16話 暗がり学校
学校の敷地内に入った途端、周りが一瞬で明るくなった。目の前の学校が朝日を浴びて明るくなる。
「おー、平和だねー」
「まるで普通の学校ですね……」
学校は生徒で賑わっていた。
楽しそうにお喋りしながら学校に入っていく生徒達、ユニフォームを来て朝練する部員達……側から見たらごく普通の日常風景だ。
「皆んな人型だ……」
周りにいる学校関係者と思われる人達は全員人型だった。パッと見ただけでは人間か人外か分からない。

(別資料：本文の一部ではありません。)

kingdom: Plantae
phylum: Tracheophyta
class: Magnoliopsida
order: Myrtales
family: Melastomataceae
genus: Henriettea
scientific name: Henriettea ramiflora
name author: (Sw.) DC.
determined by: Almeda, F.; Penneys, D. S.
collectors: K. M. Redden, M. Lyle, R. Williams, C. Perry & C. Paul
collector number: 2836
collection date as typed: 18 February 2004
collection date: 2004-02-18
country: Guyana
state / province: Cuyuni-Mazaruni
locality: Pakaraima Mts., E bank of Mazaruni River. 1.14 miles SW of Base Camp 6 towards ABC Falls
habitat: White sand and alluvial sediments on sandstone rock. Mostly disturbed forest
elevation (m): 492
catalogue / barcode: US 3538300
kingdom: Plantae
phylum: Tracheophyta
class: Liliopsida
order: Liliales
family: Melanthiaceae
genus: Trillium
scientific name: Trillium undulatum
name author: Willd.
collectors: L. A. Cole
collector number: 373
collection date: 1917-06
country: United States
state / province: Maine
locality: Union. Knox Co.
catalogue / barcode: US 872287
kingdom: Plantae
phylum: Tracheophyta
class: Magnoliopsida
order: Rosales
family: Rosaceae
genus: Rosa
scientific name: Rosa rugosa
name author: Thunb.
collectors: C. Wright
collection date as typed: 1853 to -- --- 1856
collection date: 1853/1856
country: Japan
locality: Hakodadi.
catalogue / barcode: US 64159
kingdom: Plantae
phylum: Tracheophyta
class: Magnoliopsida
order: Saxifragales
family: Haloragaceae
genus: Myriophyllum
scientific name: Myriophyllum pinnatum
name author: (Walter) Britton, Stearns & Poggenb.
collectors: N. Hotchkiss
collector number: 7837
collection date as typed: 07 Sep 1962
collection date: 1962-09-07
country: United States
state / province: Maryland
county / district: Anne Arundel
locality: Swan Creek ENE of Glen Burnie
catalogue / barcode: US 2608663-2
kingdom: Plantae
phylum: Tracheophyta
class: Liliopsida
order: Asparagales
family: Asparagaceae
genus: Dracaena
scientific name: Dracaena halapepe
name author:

「この学校は主に、人間の事を学びたい怪異が通ってるよ。最近は人間社会で暮らすのが難しい人間も受け入れてるみたい」
「皆んな人の姿をした怪異なんですか?」
「この学校では皆んな人間の姿で授業受ける習慣があるだけで、正体は皆んなバラバラだよ。動物だったり妖怪だったり」
「へぇ……皆んな人間の姿になれるんですね……」
「暗がり学校に通う条件の中に「人間に化けられる」ってのがあるからね」
カゲリと会話をしていると、学校から先生らしき男性が歩いて近付いて来た。
「おはようございます。カゲリさん、その隣に居る貴方が夢居白さんですね?」
彼は丁寧な物腰で私達に挨拶をした。明るい髪色の長髪で、とても賢そうな人物だ。
「うん、この子が今日からこの学校に通うシラちゃんだよ」
「初めまして、夢居白です。今日からこの学校にお世話になります、宜しくお願いします」
「……このように、シラちゃんは物凄く良い子だよ」
「とても礼儀正しいですね。大変素晴らしい事だと思います」
「えへへ」
何故カゲリの方が照れているのだろう。
「さあ、2人ともお入りください」
「失礼します」
「わー懐かしー」
先生らしき人と一緒に校内に入り、職員室の前へと移動した。
「さて、わたしは先生とだいじな話してくるね。シラちゃんはそこで待ってて」
「分かりました」
そう言うとカゲリは、先生と一緒に職員室へと入って行った。
(……とりあえず練習しとこ)
私は風操作の練習をする為に、ポケットから紙手裏剣を1つ取り出した。が、視線を移した際に遠くの曲がり角からこちらに顔を覗かせている人物が目に入った。
「…………」
そこには大きな眼鏡をした男子学生がいた。好奇心混じりの真剣な表情で、じっと私を見つめている。
「?」
私が相手に視線を向けると、相手は慌てて顔を引っ込めてしまった。
(まあ、転校生の存在はそれなりに気になるよね……)
なんて考えていると、職員室の扉が空いてカゲリと先生が姿を現した。
「……だからね、もし私が爆発四散したら『爆弾の解除に失敗した』可能性もあるって思っといて」
「……念頭に置いておきます」
「2人とも何の話してるんですか?」
何をどうしたら先生との大事な会話で爆発という単語が出てくるのだろうか。
「何でもなーい。じゃ、わたしはこれで失礼するよ」
「はい」
カゲリは無表情のまま私に軽く手を振ると、出入り口を通って学校から出て行った。
「そうだ、私の自己紹介がまだでしたね。私の名前はウズラ、担当科目は『社会』と『精神術』、今日から夢居さんが入る1年1組の担任の先生も勤めています」
「ウズラ先生、宜しくお願いします」
1組担任のウズラ先生は真面目で礼儀正しい人物のようだ。生徒への接し方はとても丁寧だが、距離を置いて接している印象も持った。
「そろそろ朝の会が始まる時間ですね。では、これから夢居さんが通う1年1組の教室に案内しますね。私の後に付いて来てください」
「はい」
そう言ってウズラ先生は私の前を歩き始めた。が、そこで先生から何かがこぼれ落ち、カシャンと音を立てて床に落ちた。
「先生、何か落とし……」
私はしゃがんで先生が落とした物を拾い上げた。
「…………ヒーラーのアイコン?」
それは『レジェンド・ドラゴン』と言うファンタジーゲームの、『ヒーラー』の職業を示すアイコンのキーホルダーだった。
「……レジドラをご存知で?」
「……一応クリアする程度には遊んでました……あの、これ……」
私はキーホルダーが付いた鍵を先生に手渡した。先生は無言で受け取った。
「…………………………………………行きましょうか」
「どうでもいいですけど沈黙長いですね」
移動中、ウズラ先生はずっと私に何かを話したそうにしていた。